The municipality of Turicato is the heart of a drug turf war, with military presence to combat the drug cartel that dominates the region. It is plagued by instability and is one of the most dangerous municipalities to live in or visit, because of the heavily armed drug gangs and the family rivalries that are armed as well. They are normally armed with guns like the AK-47 and AR-15.

The best-known communities of Turicato are: Puruarán, Zárate, Cutzián Grande, El Ciruelo and Santa Cruz. Several music groups have risen out of those villages. La Trafa Norteña and Los Norteñitos are the most popular groups that play in a wide variety of ceremonies, dances, and events.

The capital of Turicato is widely known throughout the county for its food. The most famous of these foods are the carnitas. People travel from all around the country to eat them. Another very traditional dish in the region is mole. This dish dates back to pre-colonial period and is a dish of the indigenous people.

Tapadas are a five-day celebration of bull-riding, cockfighting, and dances from prominent groups of Mexican musicians play all night long. This event is very famous as from nearby municipalities people travel hours to enjoy the celebration. The first occurs in mid-January in the village of San Cristobal De Los Guajes...A.K.A. Los Guajes. The other one occurs in mid to late November in Santa Cruz De Morelos.

The capital of Turicato is widely known throughout the county for its food. The most famous of these foods are the carnitas. People travel from all around the country to try these carnitas, which are unmatched by any other food. Another very traditional dish in the region is mole. This dish dates back to pre-colonial period and is a dish of the indigenous people.

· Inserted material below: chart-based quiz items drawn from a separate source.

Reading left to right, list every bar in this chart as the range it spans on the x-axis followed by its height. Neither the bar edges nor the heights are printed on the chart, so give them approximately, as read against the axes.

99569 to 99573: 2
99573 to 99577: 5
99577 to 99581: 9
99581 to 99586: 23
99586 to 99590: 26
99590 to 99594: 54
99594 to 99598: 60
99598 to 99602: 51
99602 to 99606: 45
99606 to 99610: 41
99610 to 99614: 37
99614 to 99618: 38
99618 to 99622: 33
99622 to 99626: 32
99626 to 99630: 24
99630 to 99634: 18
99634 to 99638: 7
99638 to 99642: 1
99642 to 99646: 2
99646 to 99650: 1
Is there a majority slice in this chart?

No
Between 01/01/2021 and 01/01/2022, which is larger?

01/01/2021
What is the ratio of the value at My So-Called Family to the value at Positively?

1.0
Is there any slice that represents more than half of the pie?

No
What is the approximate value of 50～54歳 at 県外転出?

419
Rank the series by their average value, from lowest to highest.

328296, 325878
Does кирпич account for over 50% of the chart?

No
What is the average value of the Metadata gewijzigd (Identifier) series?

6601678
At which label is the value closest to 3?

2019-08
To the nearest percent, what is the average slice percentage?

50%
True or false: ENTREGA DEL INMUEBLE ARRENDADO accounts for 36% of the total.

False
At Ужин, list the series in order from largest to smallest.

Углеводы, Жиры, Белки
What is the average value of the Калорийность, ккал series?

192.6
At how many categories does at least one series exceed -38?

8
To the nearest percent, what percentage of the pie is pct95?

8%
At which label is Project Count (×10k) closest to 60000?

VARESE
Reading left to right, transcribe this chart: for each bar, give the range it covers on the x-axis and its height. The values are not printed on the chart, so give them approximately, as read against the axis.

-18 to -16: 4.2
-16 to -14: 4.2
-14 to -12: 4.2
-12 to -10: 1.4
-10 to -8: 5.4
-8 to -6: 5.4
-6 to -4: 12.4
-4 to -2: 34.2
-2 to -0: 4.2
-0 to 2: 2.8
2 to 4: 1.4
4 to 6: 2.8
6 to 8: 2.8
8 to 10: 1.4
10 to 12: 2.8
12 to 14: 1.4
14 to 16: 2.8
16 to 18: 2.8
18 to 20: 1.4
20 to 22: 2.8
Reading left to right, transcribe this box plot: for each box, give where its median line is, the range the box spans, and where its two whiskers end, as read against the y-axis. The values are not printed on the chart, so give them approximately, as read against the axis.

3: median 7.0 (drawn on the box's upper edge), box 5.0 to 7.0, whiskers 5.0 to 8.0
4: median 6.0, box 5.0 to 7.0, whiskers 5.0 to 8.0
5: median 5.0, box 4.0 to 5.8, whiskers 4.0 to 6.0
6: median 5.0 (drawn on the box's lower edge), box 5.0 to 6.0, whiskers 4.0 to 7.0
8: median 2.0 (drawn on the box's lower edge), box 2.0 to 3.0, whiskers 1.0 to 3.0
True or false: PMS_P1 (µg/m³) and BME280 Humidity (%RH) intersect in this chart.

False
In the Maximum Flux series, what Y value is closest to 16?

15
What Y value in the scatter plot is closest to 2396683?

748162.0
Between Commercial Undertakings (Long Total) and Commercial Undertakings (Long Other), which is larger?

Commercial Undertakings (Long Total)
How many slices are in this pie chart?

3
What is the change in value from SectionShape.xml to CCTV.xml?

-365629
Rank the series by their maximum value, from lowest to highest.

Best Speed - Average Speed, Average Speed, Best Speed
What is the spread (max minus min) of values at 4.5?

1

To reach Turicato from the capital of Morelia go to the Central Camionera and take a bus to Tacambaro (no more than $20.00 U.S dollars). From there you can either take a taxi to Turicato (for about less than $8.00 U.S dollars.) the capital of the county. To go into the heart of the county you can take "La Flecha" there are two different routes at different times. One of the routes goes to Santa Cruz via-Cutzian Grande, the other one goes to Las Nueces via Zarate.

As of August 2008 the region has been vary stable, violence has disappeared due to the presence of the military intervening. Spring is the best time to visit when the region is lush and green.